Figure 1. Source: Learned Publishing
The overall landscape, however, is not so optimistic. More worrying signs emerge in Figure 1 when one looks at a large number of retraction initiators (53%) and a small number of retractions (11%) mutually agreed by the editors and the authors. Even though publishing retraction notes is a required practice, there is clearly a lack of consistency and consensus across journals in the writing of notice content. For instance, the Committee of Publication Ethics (COPE), an established organisation in publishing best practices with thousands of journals and publishers as members, does recommend the notes to disclose who is retracting the paper and their reasons, but this practice is not enforced well enough in practice. Digging deeper, my study confirmed the obscurity in disclosing the person who first requested the retraction. This means that the 91% of retracted articles with adequate notes detailing the reasons still fall short of the COPE recommendation.
Knowing who initiated the retraction is not merely a matter of curiosity, but also one of acknowledgement. It benefits the authors who bravely admit their errors as much as their fellow researchers, who would look up to such candidness and realise not all retracted papers are related to scientific misconduct. The more retracted papers overlook this piece of information, the more suspicion they garner, and consequently, the more injustice is done to authors who honour the self-correcting spirit of science in coming forward.
It takes courage to own up to one’s mistakes as much as to be self-reflective of one’s shortcomings. A close-up analysis of 434 retracted articles shows the devastating loss of a limitation section in a research paper. To write a limitation section is to self-acknowledge the weaknesses, and ultimately, represents an expression of humility and readiness for improvement. Yet, a strict categorisation yields only 8 articles with this section, and even a more flexible approach that counts some kind of self-evaluated ‘discussion’ or ‘future research directions’ gives only 38 articles. What is the correlation between these numbers and retraction? Remarkably only four of the 38 retracted articles touch on weaknesses that to different extents reflect the actual reasons for withdrawing the articles.

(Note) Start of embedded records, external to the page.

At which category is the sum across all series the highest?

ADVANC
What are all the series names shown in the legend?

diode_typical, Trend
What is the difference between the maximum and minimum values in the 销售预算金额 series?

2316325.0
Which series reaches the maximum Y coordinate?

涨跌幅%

By overlooking the ugly side of a research project, researchers are giving up the chance to re-examine it, an act that is essentially counter to the critical nature of scientific research. The beauty in science does not lie in the eyes of the beholders as conventional wisdom would have it, but instead in our commitment to upholding its values and ideas. It is thus important to also own up to one’s ugliness in a project, a step that may prevent the future embarrassment of a more egregious error.

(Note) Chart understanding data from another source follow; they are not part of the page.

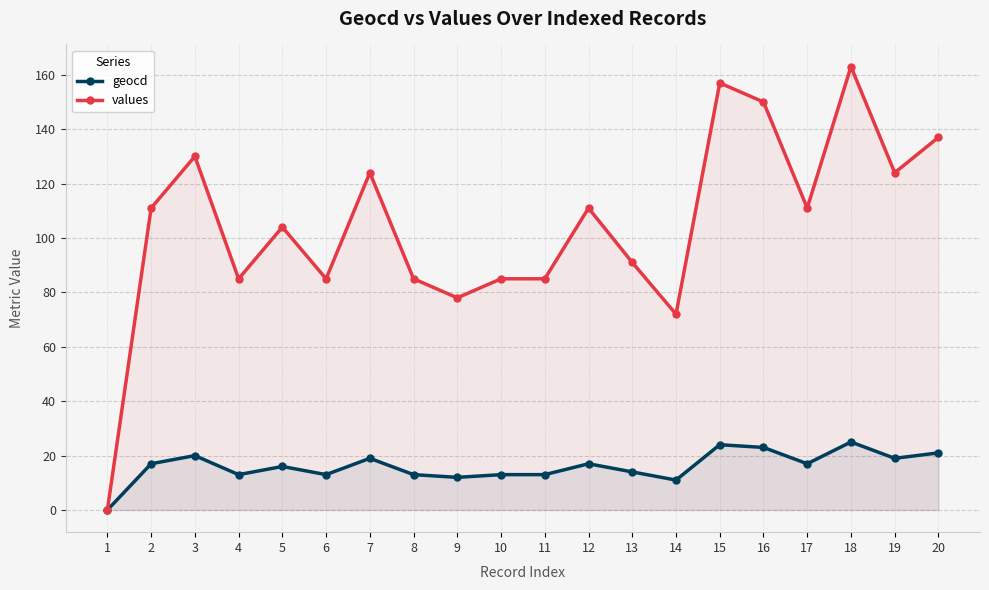

What are all the series names shown in the legend?

geocd, values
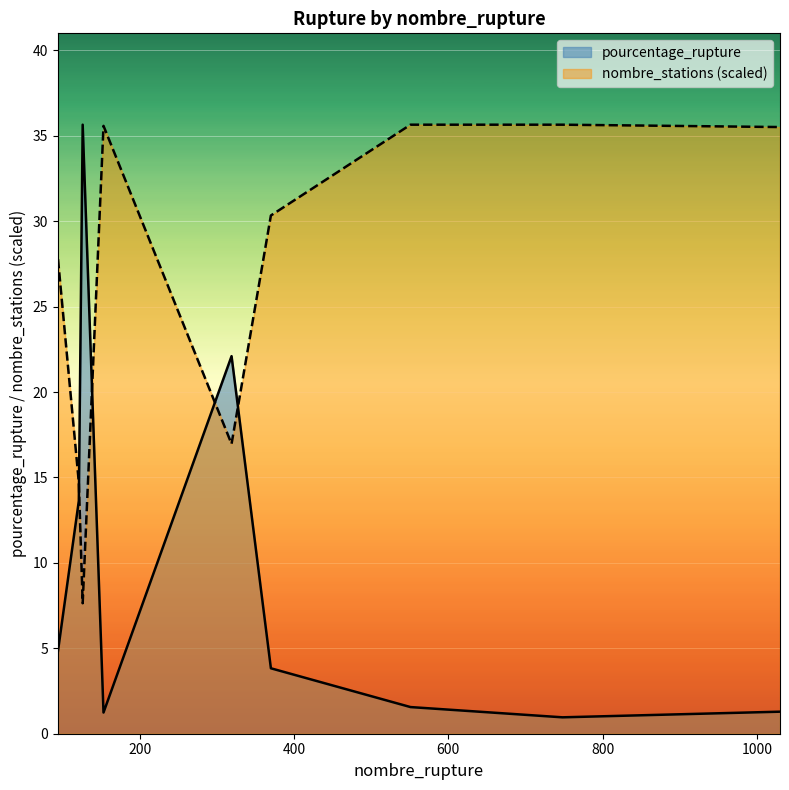

Reading right to left, what are all the values shown in this chart?

pourcentage_rupture: 1.3	1.0	1.6	3.8	22.1	1.2	35.6	13.6	4.8
nombre_stations: 35.5	35.6	35.6	30.3	17.0	35.6	7.6	14.7	27.8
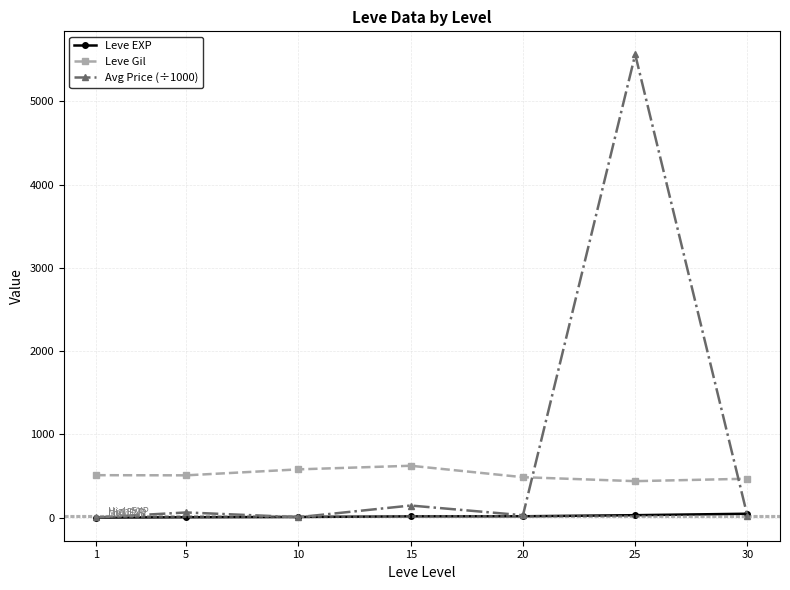

True or false: Leve Gil and Leve EXP cross at least once.

False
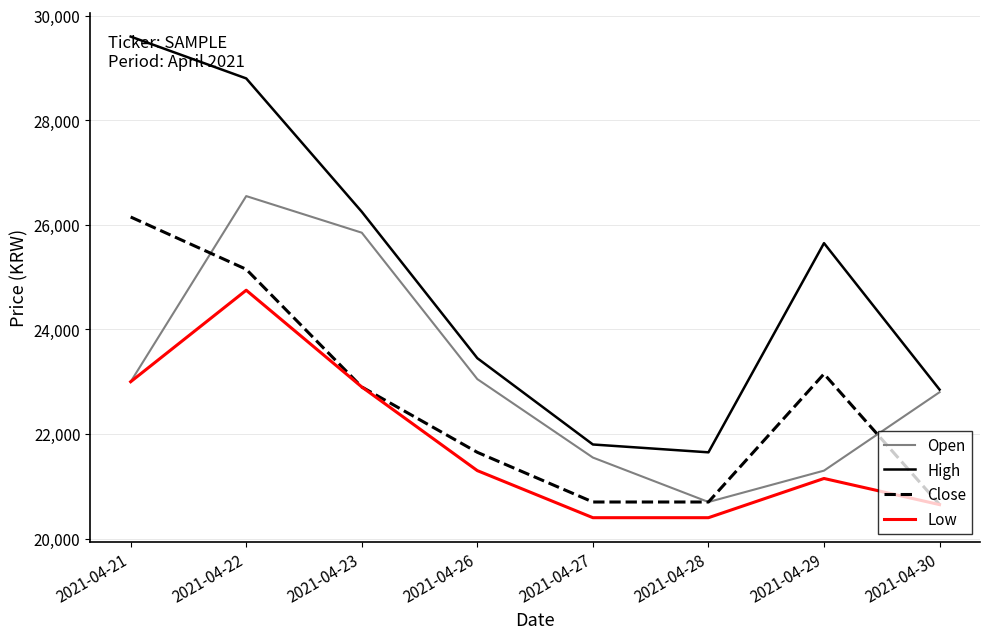

How many values in the Close series are below 22900?

4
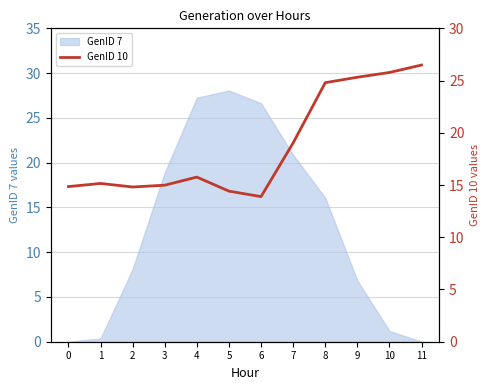

What is the average value?

18.8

Retracted papers, no matter how undesirable they are, poke right at the heart of scholarly publishing. A serious existential question arises regarding the health of the industry: What to do if an author is not coming forward to recall an inaccurate published paper, and the editorial board which accepts the paper is not aware of such inaccuracy or misconduct? Are we doomed to rely entirely on the heroic souls to be open about their shortcomings?
After all, scientists are humans, and humans are fallible. It is unavoidable that our research has its limitations and may be retracted under certain circumstances. When a retraction happens, scientists and editors/publishers alike should cooperate to make the information as detailed and transparent as possible.
This post draws on the author’s article, The limitations of retraction notices and the heroic acts of authors who correct the scholarly record: An analysis of retractions of papers published from 1975 to 2019, published in Learned Publishing.